Marcella Clark was elected with 30 votes — to incumbent Village President Tammy O’Daniell-Howell’s 16 and challenger Bryan Riekena’s 11.
Clark will take office in May.
Colp — a predominantly white, incorporated village of less than 250 and its neighboring communities of No. 9 and Dewmaine — were places that accepted Black residents when many towns in Southern Illinois did not allow persons of color to reside in their city limits.
But Clark did not give history much thought when she decided to run.
“I don’t know if she even thought about that when she decided to run. She was more concerned about the community, Clark’s sister and campaign manager, Mary Ann Duncan, said.
“No person of color has been mayor. They were all male until the last election,” Clark said. “I think it’s time to have a person of color, and I’ll be the second woman. I think women should be able to serve in higher positions.”
O’Daniell-Howell became village president in the 2017 consolidated election after a tie vote in which she and Riekena each received 11 votes. The election was decided with a coin flip that O’Daniell-Howell won.
Clark said Friday afternoon that she wanted to be village president because “it seems like the village has gone down.”
“Things are changing and not for the best. I figured I could get in and make it better,” Clark said.
She believes the village needs a fresh start. Her campaign motto was “Fresh Start with Marcella Clark.”
Clark has served on the Colp Village Board for a total of 15 years, first elected after her husband’s death in 1992. He also served on the village board.
She said she served a term, took some time off, and then ran again.
During her tenure, Clark served on the committee that raised funds to establish Colp Neighborhood Playground, which opened in 2017.
Clark said people who grew up in Colp are interested in retiring back in their hometown, but change their minds after visiting. The town needs cleaned up, so it will be a place people want to live.

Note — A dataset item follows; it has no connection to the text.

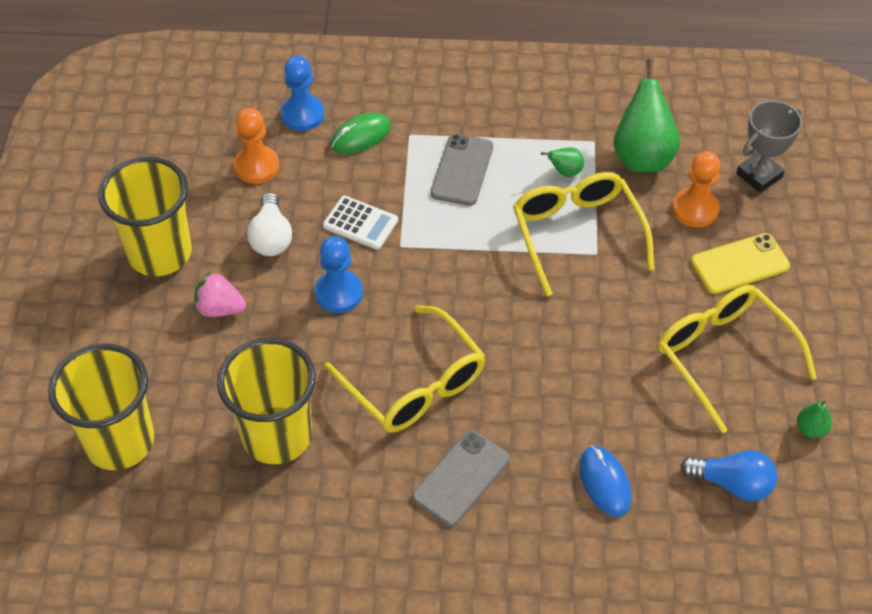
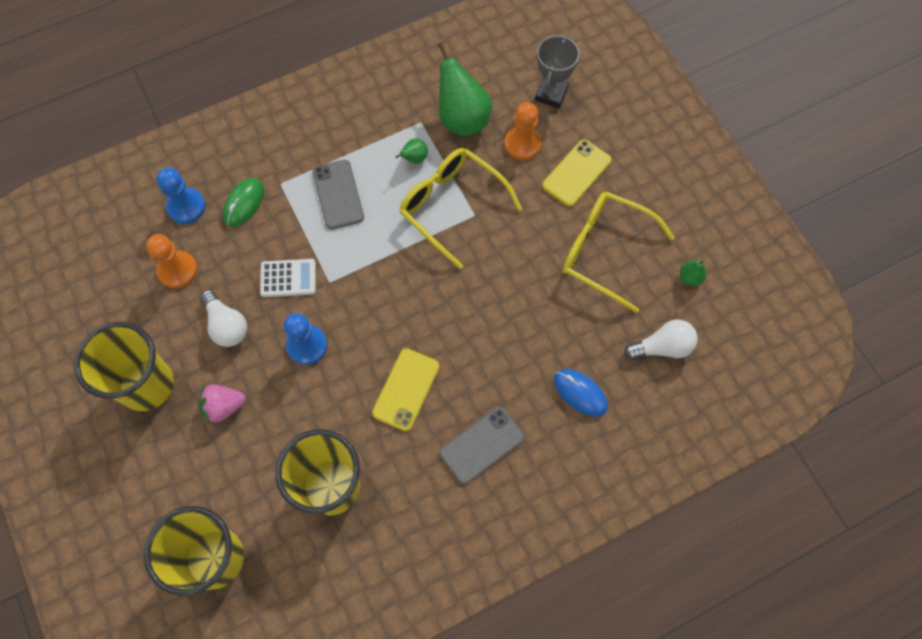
camera: 30 degrees left, 15 degrees up
yellow glasses [324,305,486,432] -> yellow phone [372,348,439,431]
grey phone [412,430,510,526] -> grey phone turned 45 degrees clockwise [440,407,525,484]
blue light bulb [680,450,777,501] -> white light bulb [624,320,698,360]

She said her most important tasks as village president will be to try to bring people together and encourage the community to volunteer for projects that help the village.
“I always believe it’s possible. I do believe it’s just a matter of getting the right people in office to work with,” Clark said.
She, with the approval of two village trustees, will have some spots to fill.
No candidates ran for clerk, treasurer or four of five open trustee seats.
Donna G. Miles was elected to serve a two-year unexpired term as trustee. Openings include four, four-year terms and another two-year term as trustee.
“She’d like to see people have the mindset of ‘what can I give’ rather than ‘what can I get’,” said Kathy Williams, Clark’s daughter.
Clark said she would like to update some city processes, including having written applications for city employees and updating their job descriptions. The city also needs to hire a water superintendent.
“I hate nepotism,” she said, adding that requiring applications will ensure that people who are hired meet the qualifications.
She would also like to see a few more businesses come to the city. She would like the village to work with the unincorporated areas.
“It’s a pleasure to serve with the boards I have and a pleasure to work with them. I thank the people who supported me for this role and the trust they have in me,” Clark said. “I love this village. I love the people in it.”